Later that afternoon, Orville sent a telegram to his father who was home in Dayton. Elated, Mr. Wright wrote his personal thoughts in his diary, including his consternation that the press had not reported the amazing events. Orville also penned his reactions to the day's events in his diary.
The test flights proved Orville and Wilbur Wright had conquered the initial problems of flight. They had filed an application for their new invention with the U.S. Patent Office nearly nine months before. (Patent 821,393 would be issued on May 22, 1906 - more than three years later.)
However ... they had more work to do before they could make a practical airplane. Flyer 1 was underpowered and hard to control. It would only fly in a straight line for about a minute.
For the next two years the brothers improved their designs. They set up the world's first test-flight facilities at Huffman Prairie, today the site of Wright Patterson Air Force Base. By the end of 1905, with Flyer 3 still including parts that looked as though they belonged on a bicycle, they were flying figure-eights over Huffman Prairie until their fuel ran out. They had solved the practical problems of flight.
By 1909, the Wright brothers had developed their first military flyer. Wilbur traveled to Europe and showed Europeans how to fly. (Follow this link to a movie of that event.) The Wright brothers' place as two of history's greatest inventors was assured.
Like Gutenberg before them, Wilbur and Orville Wright forever changed life, as human beings had known it. No longer did people live in a two-dimensional world. No longer did men fight battles only on land and on sea.
Following in the Wright Brothers' footsteps, Charles A. Lindbergh undertook a risky mission in May of 1927. In his small plane - called the "Spirit of St. Louis" - Lindbergh successfully attempted the world's first transatlantic flight.
Leaving Roosevelt Field (in Long Island, New York) at 7:52 AM on the 20th of May, 1927, "Lucky Lindy" touched-down at Le Bourget Field (in Paris) at 11:22 PM the next evening. A crowd of approximately 30,000 people was on hand to greet him.
The age of aviation - featuring flights between continents - had arrived 17½ years after the first powered flight at Kitty Hawk.

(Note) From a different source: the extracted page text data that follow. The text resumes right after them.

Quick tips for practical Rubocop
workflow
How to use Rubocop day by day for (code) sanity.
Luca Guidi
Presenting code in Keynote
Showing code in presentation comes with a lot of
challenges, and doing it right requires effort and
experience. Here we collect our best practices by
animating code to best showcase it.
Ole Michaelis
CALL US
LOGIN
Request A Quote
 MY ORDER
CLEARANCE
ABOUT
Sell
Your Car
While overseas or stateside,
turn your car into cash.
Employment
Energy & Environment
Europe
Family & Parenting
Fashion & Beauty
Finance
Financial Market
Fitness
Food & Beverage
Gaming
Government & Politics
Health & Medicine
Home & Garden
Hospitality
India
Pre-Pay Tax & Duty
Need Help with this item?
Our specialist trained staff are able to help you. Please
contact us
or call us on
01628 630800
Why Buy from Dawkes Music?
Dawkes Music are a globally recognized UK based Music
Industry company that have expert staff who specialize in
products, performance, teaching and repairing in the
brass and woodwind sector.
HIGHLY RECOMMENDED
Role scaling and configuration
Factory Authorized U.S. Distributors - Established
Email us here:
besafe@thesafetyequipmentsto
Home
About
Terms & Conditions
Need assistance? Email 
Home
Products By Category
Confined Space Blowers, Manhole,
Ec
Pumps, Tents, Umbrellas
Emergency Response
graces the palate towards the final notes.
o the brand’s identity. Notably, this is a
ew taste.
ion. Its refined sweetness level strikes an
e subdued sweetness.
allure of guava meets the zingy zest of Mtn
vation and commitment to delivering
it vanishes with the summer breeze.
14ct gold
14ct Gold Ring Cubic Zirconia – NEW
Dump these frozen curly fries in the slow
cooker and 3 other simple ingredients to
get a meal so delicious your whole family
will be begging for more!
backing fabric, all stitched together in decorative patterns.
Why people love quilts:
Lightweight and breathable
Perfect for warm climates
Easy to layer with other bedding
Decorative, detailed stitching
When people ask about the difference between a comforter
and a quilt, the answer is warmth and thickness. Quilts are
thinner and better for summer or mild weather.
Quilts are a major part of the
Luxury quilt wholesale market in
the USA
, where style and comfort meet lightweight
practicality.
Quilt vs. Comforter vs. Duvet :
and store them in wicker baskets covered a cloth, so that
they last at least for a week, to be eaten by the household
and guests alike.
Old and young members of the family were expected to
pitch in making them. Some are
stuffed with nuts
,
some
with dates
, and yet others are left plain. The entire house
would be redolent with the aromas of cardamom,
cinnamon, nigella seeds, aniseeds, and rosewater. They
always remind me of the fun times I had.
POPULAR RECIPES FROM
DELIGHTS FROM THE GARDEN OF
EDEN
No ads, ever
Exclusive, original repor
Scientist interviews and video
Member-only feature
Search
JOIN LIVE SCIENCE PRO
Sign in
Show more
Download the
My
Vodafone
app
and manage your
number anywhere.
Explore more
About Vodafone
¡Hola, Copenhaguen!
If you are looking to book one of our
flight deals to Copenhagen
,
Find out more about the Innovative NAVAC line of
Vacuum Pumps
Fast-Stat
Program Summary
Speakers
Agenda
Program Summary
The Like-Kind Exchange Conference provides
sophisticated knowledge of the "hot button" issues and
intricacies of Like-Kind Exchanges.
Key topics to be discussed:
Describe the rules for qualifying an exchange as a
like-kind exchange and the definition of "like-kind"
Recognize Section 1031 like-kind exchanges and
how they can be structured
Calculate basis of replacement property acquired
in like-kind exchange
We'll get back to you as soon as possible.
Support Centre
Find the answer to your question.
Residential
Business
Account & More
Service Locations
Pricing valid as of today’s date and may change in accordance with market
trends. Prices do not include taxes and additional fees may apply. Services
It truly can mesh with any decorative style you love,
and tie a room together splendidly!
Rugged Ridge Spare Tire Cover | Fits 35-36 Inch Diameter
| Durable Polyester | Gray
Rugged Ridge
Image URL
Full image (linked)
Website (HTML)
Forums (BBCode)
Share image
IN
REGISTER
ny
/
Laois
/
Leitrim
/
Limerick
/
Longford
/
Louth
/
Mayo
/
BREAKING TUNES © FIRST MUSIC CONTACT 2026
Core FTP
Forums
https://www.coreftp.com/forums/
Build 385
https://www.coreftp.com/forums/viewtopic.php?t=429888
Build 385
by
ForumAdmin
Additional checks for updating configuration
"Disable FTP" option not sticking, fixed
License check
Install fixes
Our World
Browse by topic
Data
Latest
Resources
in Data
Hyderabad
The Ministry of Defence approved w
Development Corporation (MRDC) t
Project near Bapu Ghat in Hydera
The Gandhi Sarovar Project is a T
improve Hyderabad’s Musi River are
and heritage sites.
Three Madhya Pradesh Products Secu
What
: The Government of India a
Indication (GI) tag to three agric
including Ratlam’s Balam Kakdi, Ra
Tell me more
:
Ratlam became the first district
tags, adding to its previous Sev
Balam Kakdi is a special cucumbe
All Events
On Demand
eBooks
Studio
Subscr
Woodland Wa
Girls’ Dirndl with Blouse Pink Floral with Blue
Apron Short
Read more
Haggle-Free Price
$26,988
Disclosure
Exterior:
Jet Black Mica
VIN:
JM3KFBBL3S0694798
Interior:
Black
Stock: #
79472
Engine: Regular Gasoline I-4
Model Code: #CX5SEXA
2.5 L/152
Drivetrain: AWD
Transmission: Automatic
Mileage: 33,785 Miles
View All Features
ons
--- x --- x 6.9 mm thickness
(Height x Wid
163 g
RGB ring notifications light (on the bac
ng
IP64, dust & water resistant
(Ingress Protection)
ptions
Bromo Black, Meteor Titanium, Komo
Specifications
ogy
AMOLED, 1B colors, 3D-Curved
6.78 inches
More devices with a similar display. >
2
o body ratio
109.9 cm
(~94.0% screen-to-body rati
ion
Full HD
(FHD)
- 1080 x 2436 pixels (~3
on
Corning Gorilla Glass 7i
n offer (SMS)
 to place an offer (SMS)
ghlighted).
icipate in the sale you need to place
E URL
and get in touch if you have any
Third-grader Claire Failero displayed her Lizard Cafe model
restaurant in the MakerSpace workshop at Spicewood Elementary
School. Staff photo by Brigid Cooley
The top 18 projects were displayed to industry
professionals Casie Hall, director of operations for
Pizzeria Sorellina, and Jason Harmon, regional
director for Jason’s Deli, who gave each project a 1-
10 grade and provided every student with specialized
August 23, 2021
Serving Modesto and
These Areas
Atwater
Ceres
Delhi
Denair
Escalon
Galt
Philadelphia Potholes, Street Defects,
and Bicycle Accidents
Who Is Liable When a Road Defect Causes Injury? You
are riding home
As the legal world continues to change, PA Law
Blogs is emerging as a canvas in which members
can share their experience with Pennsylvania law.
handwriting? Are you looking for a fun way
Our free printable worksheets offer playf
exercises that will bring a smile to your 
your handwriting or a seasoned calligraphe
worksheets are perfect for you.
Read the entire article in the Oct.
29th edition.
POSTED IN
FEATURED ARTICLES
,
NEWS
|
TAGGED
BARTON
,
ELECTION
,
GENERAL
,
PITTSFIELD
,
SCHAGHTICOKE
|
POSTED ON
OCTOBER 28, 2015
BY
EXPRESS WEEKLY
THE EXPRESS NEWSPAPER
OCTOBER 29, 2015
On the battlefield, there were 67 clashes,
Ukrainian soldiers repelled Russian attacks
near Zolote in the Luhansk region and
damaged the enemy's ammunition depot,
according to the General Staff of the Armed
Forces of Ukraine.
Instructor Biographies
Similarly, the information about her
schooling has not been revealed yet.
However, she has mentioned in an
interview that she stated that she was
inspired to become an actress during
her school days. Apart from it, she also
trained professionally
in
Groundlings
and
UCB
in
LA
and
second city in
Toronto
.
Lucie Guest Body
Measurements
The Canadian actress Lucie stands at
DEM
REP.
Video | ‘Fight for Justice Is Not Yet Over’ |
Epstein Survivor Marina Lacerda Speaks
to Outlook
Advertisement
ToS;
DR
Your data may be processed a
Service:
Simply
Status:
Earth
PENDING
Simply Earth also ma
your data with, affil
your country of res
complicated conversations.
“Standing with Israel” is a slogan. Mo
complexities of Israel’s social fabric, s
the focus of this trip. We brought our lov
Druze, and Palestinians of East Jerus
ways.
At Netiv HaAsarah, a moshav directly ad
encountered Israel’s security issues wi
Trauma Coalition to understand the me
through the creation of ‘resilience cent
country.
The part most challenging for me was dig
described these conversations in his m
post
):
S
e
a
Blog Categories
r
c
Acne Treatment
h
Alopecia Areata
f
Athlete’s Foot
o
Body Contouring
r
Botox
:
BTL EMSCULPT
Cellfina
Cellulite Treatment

Five years to the day after Lindbergh's transatlantic journey, Amelia Earhart became the first female pilot to fly solo across the ocean. She left Harbour Grace, Newfoundland at dusk (on May 20, 1932) and landed at Culmore, Northern Ireland the next day.
She later explained the problems she experienced en route, including very bad weather and mechanical troubles.
Bad weather, accompanied by pilot error, caused many other famous crashes within the first half-century of regular flights. One such disaster - referred to as "The Day the Music Died" - occurred on February 3, 1959.
With a pilot who was not licensed to fly in instrument conditions at the yoke of a 1949 Beechcraft Bonanza, Model 35 (commonly referred to as a "V-Tail"), three "rock-n-roll" stars - Buddy Holly, Ritchie Valens and J.P. ("The Big Bopper") Richardson - died when their plane crashed soon-after takeoff.
Although the crash killed everyone onboard, the fully fueled plane did not burn. The Coroner's Report on the Crash - and the four individual Death Certificates - indicate that all four men died of massive trauma.
Decades later, in 2007, Dr. Bill Bass examined Richardson's exhumed body. He found the Bopper was remarkably well-preserved and that he had sustained at least 200 bone fractures, "from the top of his head to the bottom of his feet."